Neuroimaging analyses were conducted using AFNI36 and jamovi (www.jamovi.org). Of 122 participants who had an adequate quality of resting-state fMRI data43, 80 had metabolomic measurements and clinical scores. Voxel-wise linear regression analyses were performed to examine the relationship between SCC-FC and IS or psychic anxiety scores (uncorrected p < 0.005 and > 250 voxels cluster size). A conjunction analysis identified overlapping areas between the SCC-FC of IS and the SCC-FC of psychic anxiety scores. Subsequently, mediation analyses were performed using the Medmod module58 in jamovi. Three regions identified by the whole brain linear regression analysis between SCC-FC and IS were used for the mediation analysis. We explored each region, and combinations of the three regions, in the mediation models. For each model, the direct and indirect effects were estimated using bootstrapping with 5000 samples.
Results
Of the 344 patients randomized in PReDICT, 196 had metabolomic measures available for analysis at baseline and 124 were available at week 12 (n = 34 CBT; n = 44 duloxetine; n = 46 escitalopram). The demographic and clinical characteristics of the 196 participants are presented in Table 1.
Table 1.
Variable | N (%) (N = 196) |
---|---|
Sex (Female) | 122 (62.2%) |
Race | |
White | 73 (37.2%) |
Native American | 58 (29.6%) |
Black | 38 (19.4%) |
Asian | 2 (1.0%) |
Multiracial | 14 (7.1%) |
Unknown/not reported | 11 (5.6%) |
Hispanic ethnicity (%) | 77 (39.3%) |
Mean (SD) | |
---|---|
Age (years) | 39.11 (11.77) |
Body mass index | 28.73 (6.27) |
HAM-D 17-item total score (baseline) | 19.76 (3.77) |
QIDS-SR total score (baseline) | 14.27 (3.83) |
HAM-A total score (baseline) | 16.28 (5.37) |
HAM-A psychic anxiety subscale score (baseline) | 10.79 (2.69) |
HAM-A somatic anxiety subscale score (baseline) | 5.48 (3.73) |
HAM-D 17-item total score (post-treatment) | 7.19 (6.11) |
QIDS-SR total score (post-treatment) | 5.05 (4.25) |
HAM-A total score (post-treatment) | 6.64 (5.82) |
HAM-A psychic anxiety subscale score (post-treatment) | 4.08 (3.62) |
HAM-A somatic anxiety subscale score (post-treatment) | 2.56 (3.12) |
HAM-A Hamilton Anxiety Rating Scale, HAM-D Hamilton Depression Rating Scale, QIDS-SR Quick Inventory of Depressive Symptomatology, Self-report.
Baseline associations
Associations of indole metabolites with demographic variables
Supplemental Fig. 1 shows a heat map of correlations between baseline indole abundance/ratio and participant demographic variables. Abundance of ILA was positively associated with age, height, and weight (all rs > 0.18, all ps < 0.040). The ratios of IAA/ILA (negative associations) and ILA/IS (positive associations) were also significantly associated with height and weight (all ps < 0.034). For sex differences, abundance of IAA (Fold Changes (FC) = 1.19, p = 0.039) and ILA (FC = 1.37, p < 10–9), and ratios of ILA/IPA (FC = 1.40, p = 0.004) and ILA/IS (FC = 1.16, p = 0.013) were all found to be significantly higher in men than in women.
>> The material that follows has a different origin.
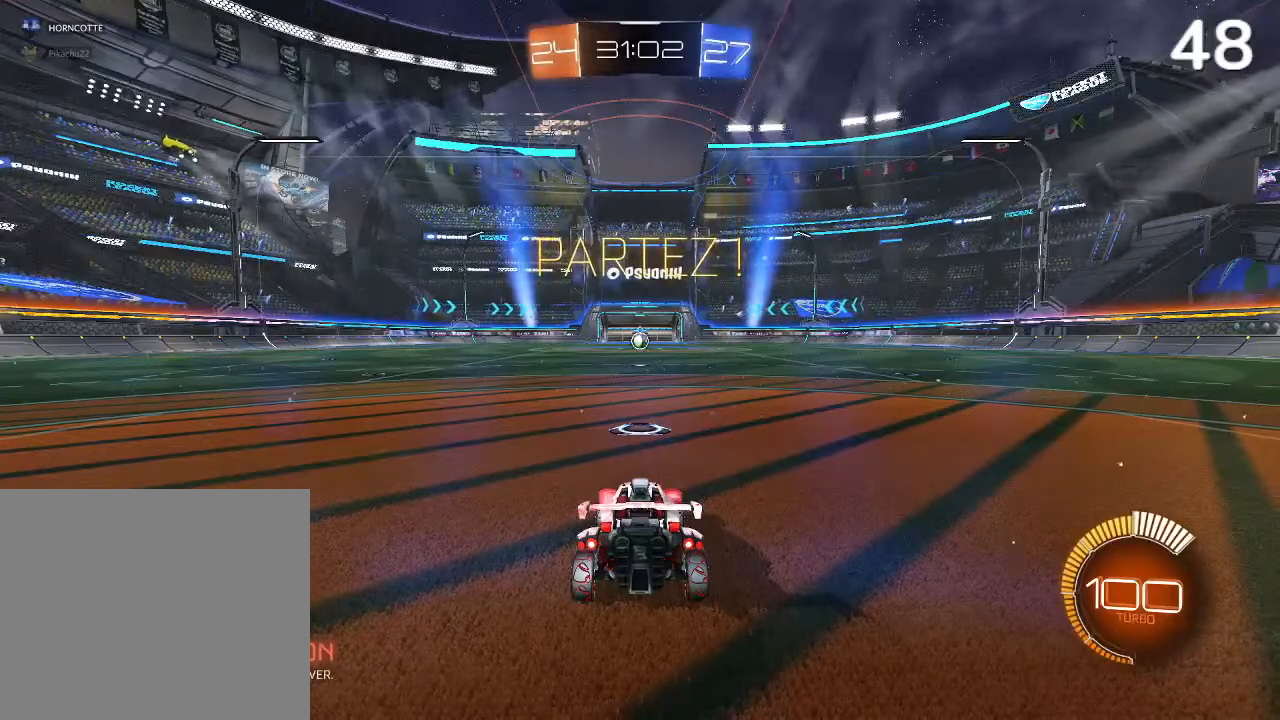
{"buttons": [], "left_stick": "center", "right_stick": "center", "events": [[67, "R2", "down"], [267, "R2", "up"]]}
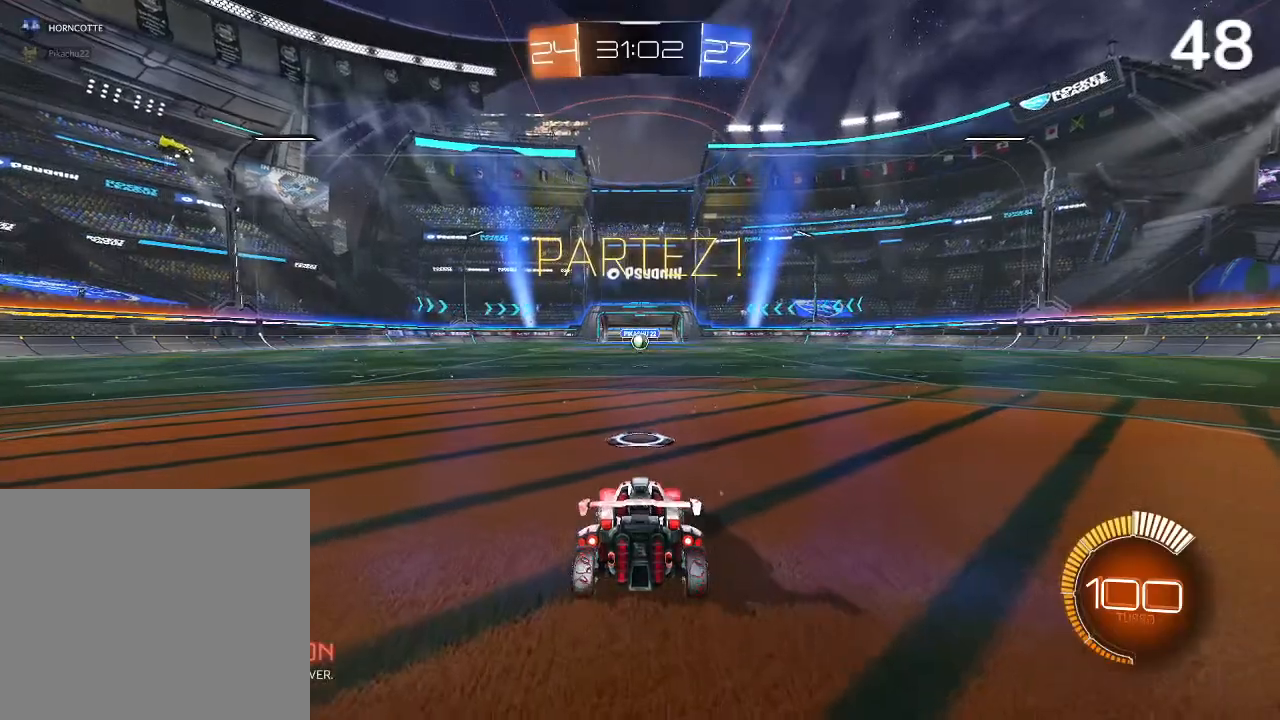
{"buttons": ["L2"], "left_stick": "center", "right_stick": "center", "events": [[133, "L2", "down"]]}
Associations of indole metabolites with depression and anxiety
Figure 2 shows a heat map of correlations between baseline indole abundance/ratio and baseline levels of the HAM-D total score, Hamilton Anxiety Rating Scale (HAM-A)46 total score, and HAM-A psychic and somatic subscores. Greater abundance of IS was associated with higher scores on the HAM-D 17-item total score (r = 0.21, p = 0.018), HAM-A total score (r = 0.26, p = 0.002), and HAM-A psychic subscore (r = 0.31, p = 0.0001), but not on the HAM-A somatic subscore. Additionally, the ratios of ILA/IS and IPA/IS were negatively correlated with HAM-A total and psychic scores (all rs > -0.20, all ps < 0.033), for which a negative correlation indicates that increasingly severe symptoms are associated with a relative increase in IS and/or a relative decrease in ILA or IPA. Additionally, IPA/IS was negatively correlated with HAM-D total score (r = − 0.24, p = 0.001).
The same analyses were conducted with the sample stratified by sex (see Supplemental Figs. 2 and 3). The pattern of correlations between groups was similar, although there were more significant correlations in the female sample, likely due to greater statistical power. In particular, IS was positively correlated with HAM-A psychic subscore in the females (r = 0.32, p = 0.002) and the males, but the correlation in the male group did not reach statistical significance (r = 0.28, p = 0.071).
Associations of indole metabolites with individual symptoms of depression
Correlations between Quick Inventory of Depressive Symptoms-Self-Report (QIDS-SR)47 items, and total scores and indole abundances/ratios are presented in Fig. 3. Of note, IS positively correlated with items 4 (hypersomnia; r = 0.22, p = 0.016) and 6 (decreased appetite; r = 0.20, p = 0.034), and the IPA/IS ratio negatively correlated with QIDS-SR total score (r = -0.21, p = 0.027). The same analyses were conducted with the sample stratified by sex (see Supplemental Figs. 4 and 5). In the females, IAA/IS and IPA/IS negatively correlated with item 5 (feeling sad; rs = − 0.28 and − 0.25, ps = 0.009 and 0.030, respectively) and QIDS-SR total score (rs = − 0.23 and − 0.25, ps = 0.049 and 0.029, respectively). In the males, item 13 (general interest) was positively correlated with IS (r = 0.33, p = 0.021), and item 15 (feeling slowed down) was positively correlated with IAA (r = 0.33, p = 0.026).
Treatment effects
Compound abundance significantly increased from pre- to post-treatment for ILA (FC = 1.05, p = 0.006), but not for any other compound/ratio (all ps > 0.12). This indicates that the treatments had limited overall effect on indole composition and levels.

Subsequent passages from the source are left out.